▶ _INSTRUCTION 1_: In the dialogue excerpt, what does the Queen Mother call the Doctor when she tells him to shut up?

▶ _EXERCISE PASSAGE_:
- - -
Margaret: He nearly killed his own mother!
Doctor: Well, that’s what comes of mixing business with family. Church versus state under one roof always leads to indoor fireworks. Must have been a shock for the Prince though.
Doctor: Like finding out your mother is the Pope. Who wants to know they’ve been breast fed by the Pope? Or the Pope was the one who came barging into your bedroom at an inopportune moment during your adolescence? Frankly, I’m surprised the Prince is this well-adjusted!
Queen Mother: The day bird, taking wing at night, circles in the dark till he sees the dawn.
Doctor: Red sky in the morning, Draconia’s warning.
Queen Mother: Oh shut up, you vulgar little mammal!
Doctor: When you’re a traveler on the temporal highways and byways of the Omniverse, being late is never an issue. I can be as late as I like and still be early. Lateness, like all time, is relative. And urgency becomes a thing of the past.
Margaret: And that’s why the plot’s going nowhere after three episodes?
Dialogue Triumphs -
Margaret: My foot’s going to sleep!
(...maybe you had to be there...)
Queen Mother: The sun, rising early, catches the wily night with blood-red fingers.
Doctor: And an unwelcome truth sinks deep beneath the lullaby wash of memory.
Queen Mother: But it is a thin wineskin that divides sweet friendship from bitter hatred.
Doctor: Only the cold tombs of Draconian Heaven and the cold emptiness in between, and yet there’s something out there. Can you feel it? Filling in the dead spaces. Gnawing at the ropes of time. If I didn’t believe in a rational universe, I’d say it was... hatred. Hatred from the ancient and undying rage of a whole race.
- - -
▶ _SUPPLIED INFORMATION_:

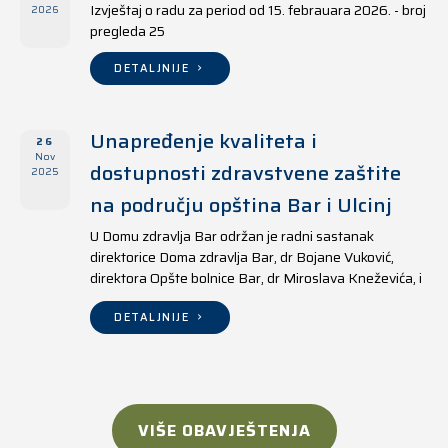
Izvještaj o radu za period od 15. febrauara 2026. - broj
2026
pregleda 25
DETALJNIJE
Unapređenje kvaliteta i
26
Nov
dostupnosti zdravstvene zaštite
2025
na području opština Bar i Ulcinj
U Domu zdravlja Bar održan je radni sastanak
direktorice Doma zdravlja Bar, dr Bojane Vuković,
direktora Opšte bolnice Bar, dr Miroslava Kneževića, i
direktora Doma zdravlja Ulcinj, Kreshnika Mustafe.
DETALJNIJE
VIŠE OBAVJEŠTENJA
- - -
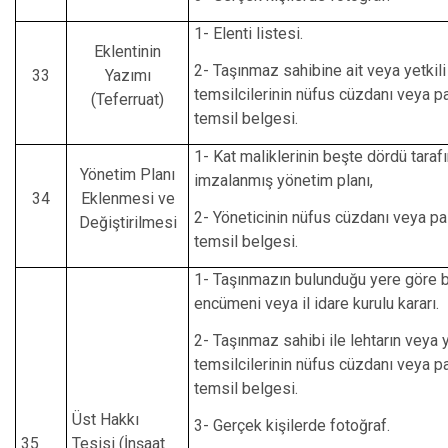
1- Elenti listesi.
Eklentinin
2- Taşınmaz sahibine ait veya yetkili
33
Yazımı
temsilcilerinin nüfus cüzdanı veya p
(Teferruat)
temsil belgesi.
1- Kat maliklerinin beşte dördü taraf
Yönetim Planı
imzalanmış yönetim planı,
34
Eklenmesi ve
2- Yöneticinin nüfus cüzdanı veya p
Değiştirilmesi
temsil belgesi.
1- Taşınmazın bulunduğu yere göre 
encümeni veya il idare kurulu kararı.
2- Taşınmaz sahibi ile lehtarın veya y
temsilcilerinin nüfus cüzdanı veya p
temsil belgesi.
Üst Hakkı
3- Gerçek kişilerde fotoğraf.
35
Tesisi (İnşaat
- - -
▶ _INSTRUCTION 2_: Please edit the rows from the line containing "1- Elenti listesi." down to the line containing "Tesisi (İnşaat", replacing "nüfus cüzdanı" with "kimlik kartı" and changing nothing else. Return only those rows.

▶ _ANSWER BOX 1_: A vulgar little mammal.

▶ _ANSWER BOX 2_:
1- Elenti listesi.
Eklentinin
2- Taşınmaz sahibine ait veya yetkili
33
Yazımı
temsilcilerinin kimlik kartı veya p
(Teferruat)
temsil belgesi.
1- Kat maliklerinin beşte dördü taraf
Yönetim Planı
imzalanmış yönetim planı,
34
Eklenmesi ve
2- Yöneticinin kimlik kartı veya p
Değiştirilmesi
temsil belgesi.
1- Taşınmazın bulunduğu yere göre 
encümeni veya il idare kurulu kararı.
2- Taşınmaz sahibi ile lehtarın veya y
temsilcilerinin kimlik kartı veya p
temsil belgesi.
Üst Hakkı
3- Gerçek kişilerde fotoğraf.
35
Tesisi (İnşaat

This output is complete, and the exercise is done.